• **НАБОР ЗАДАНИЙ**
1. Какая роль, по словам автора текста о Василии Ливанове и Пастернаке, сохранила Василия Ливанова в памяти большинства зрителей?
2. Продолжите текст о Василии Ливанове и Пастернаке с того места, где он обрывается.

• **ФРАГМЕНТ ТЕКСТА**
◇ ◇ ◇ ◇
Мне кажется, что подлинной целью Василия Ливанова было привлечь ослабевшее общественное внимание к Борису Ливанову, который, по утверждению автора, был любимым учеником и последователем K.Станиславского и В.Немировича-Данченко, живым символом МХАТа в течение без малого полувека. Что делать: слава актера, будь он в какое-то время хоть сто раз символом театра и “властителем дум” своих современников, кратковременна. Она остается в воспоминаниях, кинолентах и т.п., интересных, главным образом, специалистам-искусствоведам. Ну, кто сейчас помнит роли Бориса Ливанова, например, в кинофильмах “Дубровский”, “Пожарский”, “Сталинградская битва” или “Без вины виноватые”? О его театральных ролях и говорить нечего. Да и более близкий к нам Василий Ливанов, если и остался в памяти большинства зрителей, то только благодаря роли Шерлока Холмса, хотя его видели в кинофильмах “Коллеги”, “Суд сумасшедших”, “Звезда пленительного счастья” и др.

И Василий Ливанов пускается в осужденный им же “самый неправедный путь: утверждаться за счет унижения других”. Поскольку доказывать, что актер Ливанов значит для российского искусства больше, чем поэт Пастернак, дело безнадежное, он пытается дискредитировать Бориса Леонидовича как личность мелкую, эгоистичную и вздорную.

Например, “В натуре Бориса Леонидовича были черты, традиционно более подходящие женскому характеру. Он знал за собой это женоподобие, и оно ему нравилось. Берусь утверждать это потому, что Борис Леонидович охотно громко и прилюдно страдал по поводу странностей своей натуры”. Ливанов явно заговаривается: если Пастернаку нравилось его “женоподобие”, то почему он “охотно и прилюдно” страдал от этого? Однако дальше: “...женские черты эти обличали присутствие в натуре Пастернака очень своенравной и, если хотите, коварной женщины”. Итак, не просто женоподобный, но еще с чертами своенравной и коварной женщины, — согласитесь, что это сомнительный комплимент для мужчины. Но зато, повторяю, прекрасный фон для монументальной фигуры “громового” Бориса Ливанова.
◇ ◇ ◇ ◇
• **ИСХОДНЫЕ ДАННЫЕ**

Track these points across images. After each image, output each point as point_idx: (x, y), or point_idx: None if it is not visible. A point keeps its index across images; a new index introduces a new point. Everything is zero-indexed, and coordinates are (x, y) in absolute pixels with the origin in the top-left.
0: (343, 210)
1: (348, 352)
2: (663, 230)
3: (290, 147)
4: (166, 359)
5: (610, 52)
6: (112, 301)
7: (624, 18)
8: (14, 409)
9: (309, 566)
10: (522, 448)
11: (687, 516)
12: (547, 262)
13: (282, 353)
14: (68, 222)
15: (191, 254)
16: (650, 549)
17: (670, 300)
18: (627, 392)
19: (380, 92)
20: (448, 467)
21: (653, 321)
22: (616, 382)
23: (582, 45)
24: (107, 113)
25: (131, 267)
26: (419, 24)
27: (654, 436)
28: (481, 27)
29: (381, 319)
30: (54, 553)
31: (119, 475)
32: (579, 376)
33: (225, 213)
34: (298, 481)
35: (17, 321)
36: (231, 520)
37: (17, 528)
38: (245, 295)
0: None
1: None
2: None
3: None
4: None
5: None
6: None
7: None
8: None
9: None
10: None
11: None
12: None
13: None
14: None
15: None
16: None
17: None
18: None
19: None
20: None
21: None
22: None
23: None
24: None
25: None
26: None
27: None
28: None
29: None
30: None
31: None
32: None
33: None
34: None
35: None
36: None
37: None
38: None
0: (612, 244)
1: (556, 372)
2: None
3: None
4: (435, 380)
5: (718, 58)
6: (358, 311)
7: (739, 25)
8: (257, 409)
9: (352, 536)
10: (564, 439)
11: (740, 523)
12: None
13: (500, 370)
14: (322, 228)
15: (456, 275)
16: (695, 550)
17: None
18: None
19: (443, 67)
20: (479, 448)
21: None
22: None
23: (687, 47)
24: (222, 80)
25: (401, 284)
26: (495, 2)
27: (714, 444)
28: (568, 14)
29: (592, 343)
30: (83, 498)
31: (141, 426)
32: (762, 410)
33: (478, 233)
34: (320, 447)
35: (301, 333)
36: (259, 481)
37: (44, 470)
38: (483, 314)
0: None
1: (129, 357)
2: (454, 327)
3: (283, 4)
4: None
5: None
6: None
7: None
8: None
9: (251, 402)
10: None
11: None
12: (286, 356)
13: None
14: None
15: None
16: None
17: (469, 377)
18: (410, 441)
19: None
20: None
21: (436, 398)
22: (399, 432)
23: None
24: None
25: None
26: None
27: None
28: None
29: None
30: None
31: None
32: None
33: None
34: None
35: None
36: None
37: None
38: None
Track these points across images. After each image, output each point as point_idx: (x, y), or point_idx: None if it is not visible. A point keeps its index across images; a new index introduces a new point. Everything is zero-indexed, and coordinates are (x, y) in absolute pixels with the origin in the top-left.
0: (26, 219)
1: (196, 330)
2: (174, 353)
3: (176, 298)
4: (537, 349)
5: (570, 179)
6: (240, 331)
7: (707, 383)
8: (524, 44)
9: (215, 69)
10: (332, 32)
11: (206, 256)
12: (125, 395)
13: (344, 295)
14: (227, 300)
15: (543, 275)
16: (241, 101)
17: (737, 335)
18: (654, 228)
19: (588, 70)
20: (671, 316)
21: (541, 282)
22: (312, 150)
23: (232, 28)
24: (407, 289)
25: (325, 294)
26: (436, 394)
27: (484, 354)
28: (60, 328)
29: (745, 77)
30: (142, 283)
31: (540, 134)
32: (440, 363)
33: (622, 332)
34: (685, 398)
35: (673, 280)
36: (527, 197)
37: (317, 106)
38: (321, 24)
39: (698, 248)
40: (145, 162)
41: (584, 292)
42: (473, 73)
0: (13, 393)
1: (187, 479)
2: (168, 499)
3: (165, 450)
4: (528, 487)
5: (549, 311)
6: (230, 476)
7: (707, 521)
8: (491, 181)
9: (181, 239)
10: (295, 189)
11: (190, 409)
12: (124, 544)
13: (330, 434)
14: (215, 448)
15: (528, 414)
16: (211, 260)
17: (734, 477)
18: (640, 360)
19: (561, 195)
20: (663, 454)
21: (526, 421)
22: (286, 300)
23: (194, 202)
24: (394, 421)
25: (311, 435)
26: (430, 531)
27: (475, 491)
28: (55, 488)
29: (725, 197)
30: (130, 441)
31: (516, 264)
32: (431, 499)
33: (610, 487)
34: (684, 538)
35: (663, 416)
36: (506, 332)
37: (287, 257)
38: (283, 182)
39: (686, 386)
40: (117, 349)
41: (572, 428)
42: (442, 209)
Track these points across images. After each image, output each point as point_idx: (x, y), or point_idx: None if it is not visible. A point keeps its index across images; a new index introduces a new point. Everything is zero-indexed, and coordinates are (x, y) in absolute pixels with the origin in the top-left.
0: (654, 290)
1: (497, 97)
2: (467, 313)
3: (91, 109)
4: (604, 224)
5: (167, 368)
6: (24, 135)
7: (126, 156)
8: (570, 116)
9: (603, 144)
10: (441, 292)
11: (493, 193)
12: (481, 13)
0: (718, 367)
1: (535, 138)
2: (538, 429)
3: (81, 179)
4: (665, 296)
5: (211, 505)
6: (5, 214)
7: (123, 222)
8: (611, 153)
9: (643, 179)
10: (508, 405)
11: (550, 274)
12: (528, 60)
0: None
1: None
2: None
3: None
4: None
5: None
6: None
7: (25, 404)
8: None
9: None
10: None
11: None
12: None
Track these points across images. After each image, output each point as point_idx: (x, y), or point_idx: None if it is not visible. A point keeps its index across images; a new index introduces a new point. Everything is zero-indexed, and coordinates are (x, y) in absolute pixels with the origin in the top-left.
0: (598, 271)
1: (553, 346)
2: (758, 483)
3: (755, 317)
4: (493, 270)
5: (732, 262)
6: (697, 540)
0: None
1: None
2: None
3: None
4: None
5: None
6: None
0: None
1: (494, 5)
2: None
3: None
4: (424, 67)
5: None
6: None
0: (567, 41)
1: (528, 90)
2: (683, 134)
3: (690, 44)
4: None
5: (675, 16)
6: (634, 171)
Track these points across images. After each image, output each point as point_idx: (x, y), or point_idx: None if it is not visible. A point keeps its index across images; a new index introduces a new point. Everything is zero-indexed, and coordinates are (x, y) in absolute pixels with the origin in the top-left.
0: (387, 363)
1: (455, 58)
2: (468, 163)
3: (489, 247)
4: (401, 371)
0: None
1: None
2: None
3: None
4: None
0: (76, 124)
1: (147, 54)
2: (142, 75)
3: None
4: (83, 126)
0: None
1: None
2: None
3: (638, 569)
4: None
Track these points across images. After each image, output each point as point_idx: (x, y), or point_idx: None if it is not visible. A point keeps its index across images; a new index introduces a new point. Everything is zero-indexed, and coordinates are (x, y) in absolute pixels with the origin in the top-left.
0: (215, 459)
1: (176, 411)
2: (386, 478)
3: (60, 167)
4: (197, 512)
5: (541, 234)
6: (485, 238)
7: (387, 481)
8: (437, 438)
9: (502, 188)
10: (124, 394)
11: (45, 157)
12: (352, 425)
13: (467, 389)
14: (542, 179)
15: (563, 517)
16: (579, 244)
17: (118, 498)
◇ ◇ ◇ ◇
• **ИТОГОВЫЕ ОТВЕТЫ**
1. Роль Шерлока Холмса.

2.
Но это только цветочки, а за ягодками дела не станет. Читаем: “От любых укоров совести Пастернак был прочно защищен своим возведенным в абсолют эгоизмом”. Или: “Ничего не могло остановить Пастернака, когда дело касалось его чувств и желаний. А если учесть, что Пастернак объясняется в любви жене своего друга, в то время как его жена Женя и его друг Генрих Нейгауз заняты поисками пропавшего ребенка...” Или: “Однажды на многолюдной встрече Нового, 1948 года, в ЦДЛ ... Сергей Васильев хотел сказать Борису Леонидовичу, что, хотя, молодое поколение не знает поэзии Пастернака, но для людей старшего поколения он навсегда останется и т.д. Но, как только Васильев начал свое славословие и произнес слова о незнающем Пастернака молодом поколении, Борис Леонидович выскочил из-за стола, набросился на Васильева и стал его самым серьезным образом душить ... Пастернака пришлось оттаскивать силой”. А для иллюстрации бездушия Пастернака Василий Ливанов говорит об опубликованной в иностранных журналах и газетах фотографии Пастернака с Ольгой Ивинской и ее дочерью: “Что думал тогда Борис Леонидович о чувствах своего родного сына 1, преданно любящего его и Зинаиду Николаевну 2, и думал ли он о нем вообще? Наверное, жестокие страдания Лени того времени ускорили его безвременную кончину ... он умер от разрыва сердца ... он не дожил до 40 лет”. Странная, однако, чувствительность для взрослого человека да еще по столь ничтожному поводу!

Но с особым смакованием цитируется письмо Пастернака к Б.Ливанову от 14 сентября 1959 г. по поводу критических замечаний артиста в адрес романа “Доктор Живаго”: “...я давно ушел от серого, постылого, занудливого прошлого и думал, что забыл его, а ты с головы до ног его сплошное воплощение и напоминание...”. Завершающие это письмо фразы: “Я говорил бы и говорил впредь нежности тебе, Нейгаусу, Асмусу. А конечно, охотнее всего я бы вас перевешал” говорят о том, что писавший их человек находился явно в невменяемом состоянии, в которое его ввергла травля из-за публикации романа за рубежом. Поэтому публиковать такое письмо не только неэтично, но и неблагородно, безнравственно. Тем более, что Пастернак, опомнившись, горько каялся и упросил Б.Ливанова вернуть ему это письмо.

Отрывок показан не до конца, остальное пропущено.